THE TASK
Check each line of the listing below for the string "part", then copy every line that has it.

EXTRACTED INFORMATION
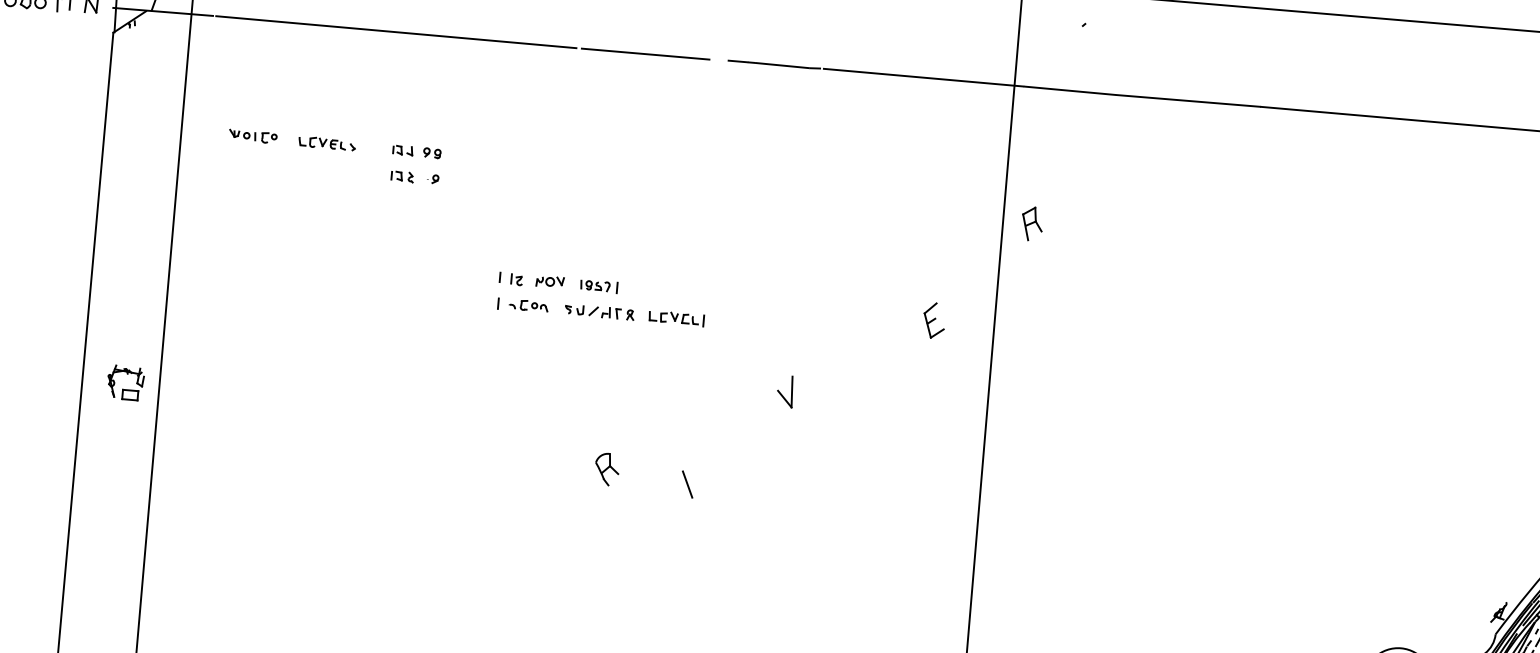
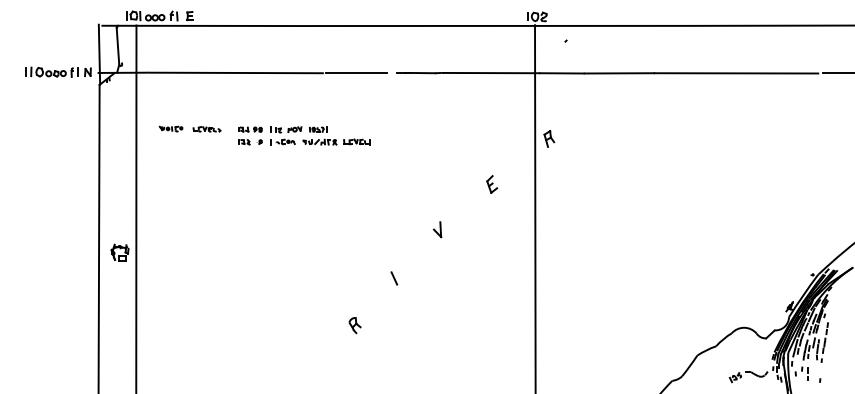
part: (601, 298) -> (320, 135), moved
part: (934, 320) -> (492, 184), moved
part: (606, 469) -> (354, 325), moved

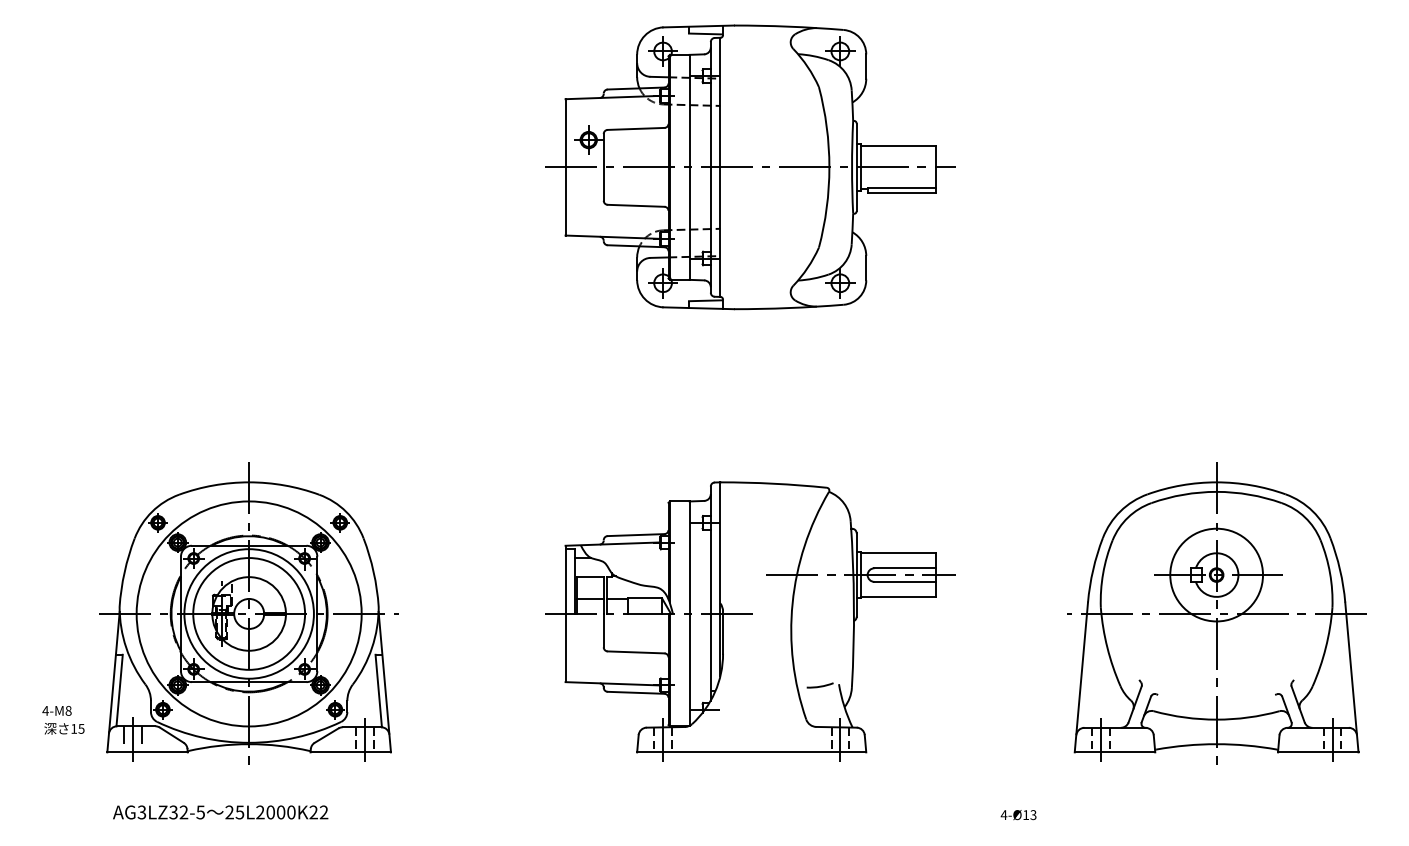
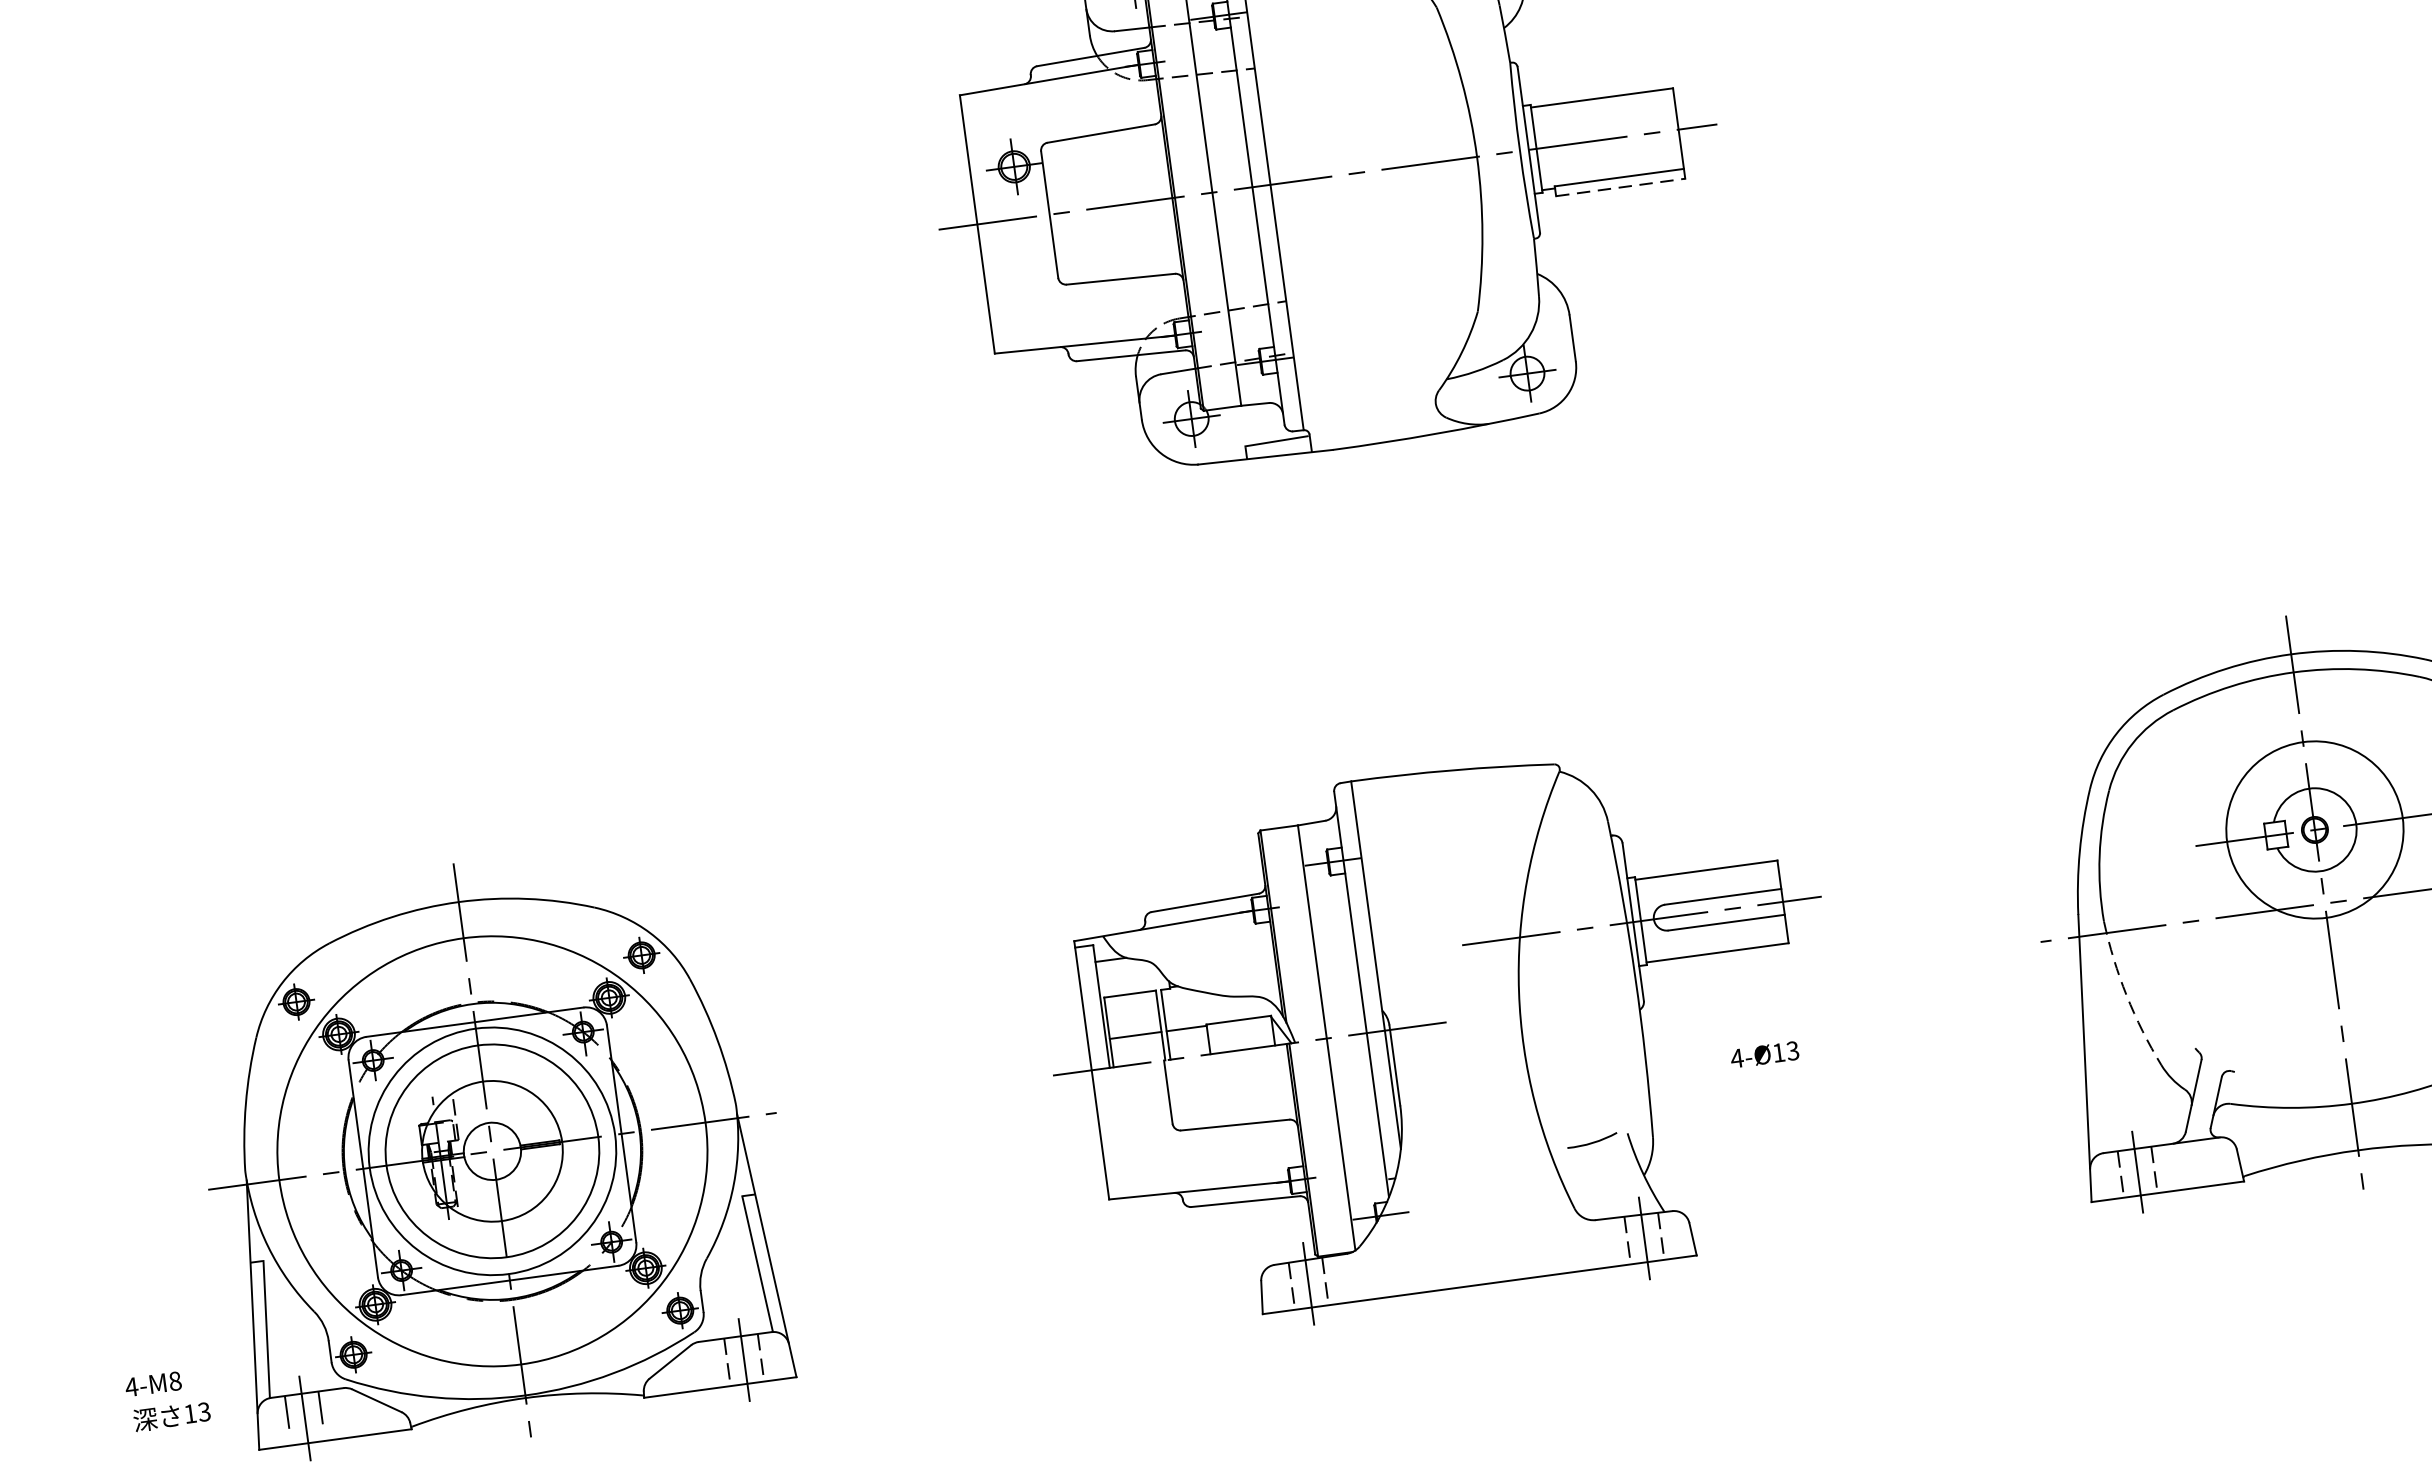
line: (902, 193) -> (1622, 187), solid -> dashed
arc: (1107, 647) -> (2126, 995), solid -> dashed
text: (81, 728) -> (204, 1411), 15 -> 13
text: (1018, 815) -> (1764, 1055), moved

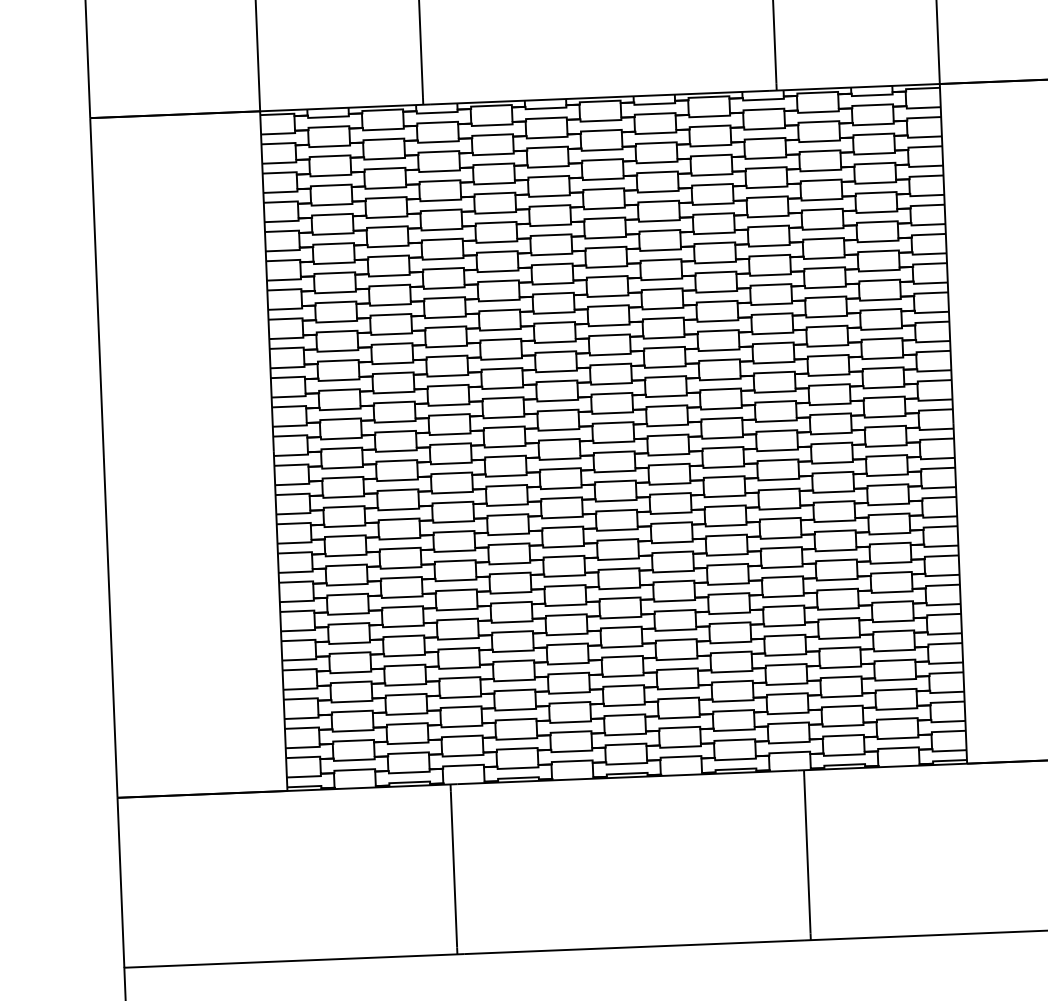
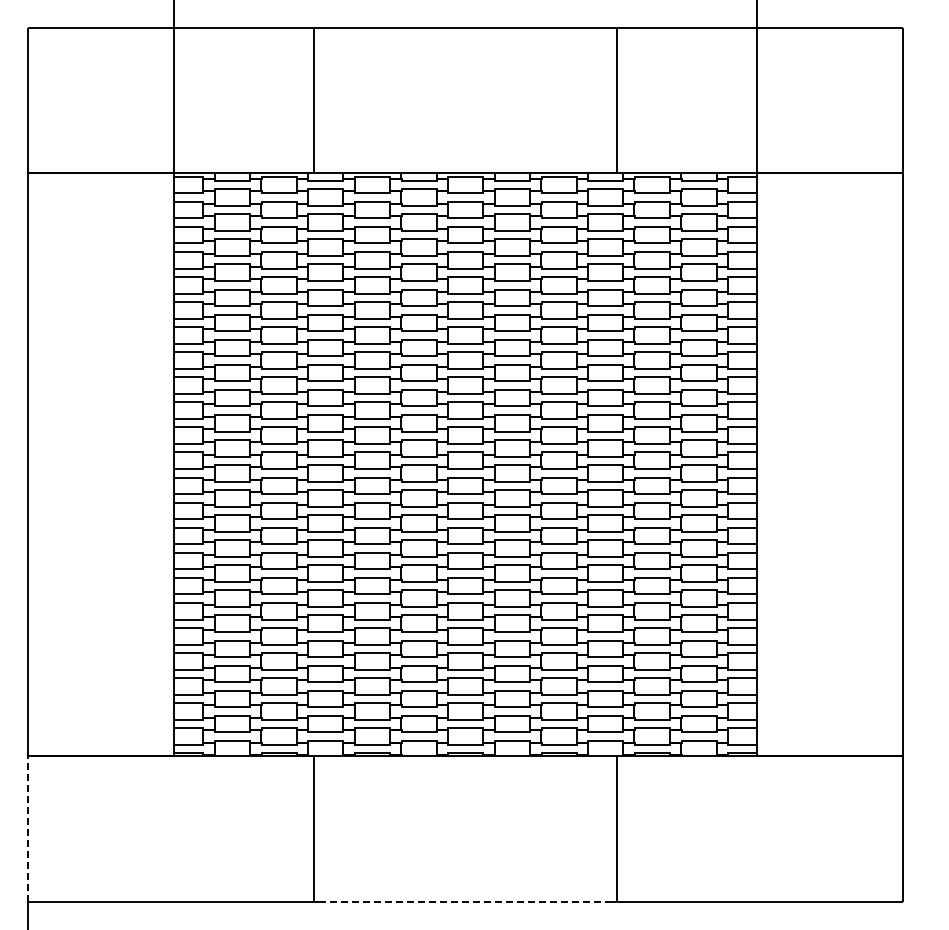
line: (120, 881) -> (28, 828), solid -> dashed
line: (633, 947) -> (465, 902), solid -> dashed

EXERCISE SOLUTION
part: (601, 298) -> (320, 135), moved
part: (934, 320) -> (492, 184), moved
part: (606, 469) -> (354, 325), moved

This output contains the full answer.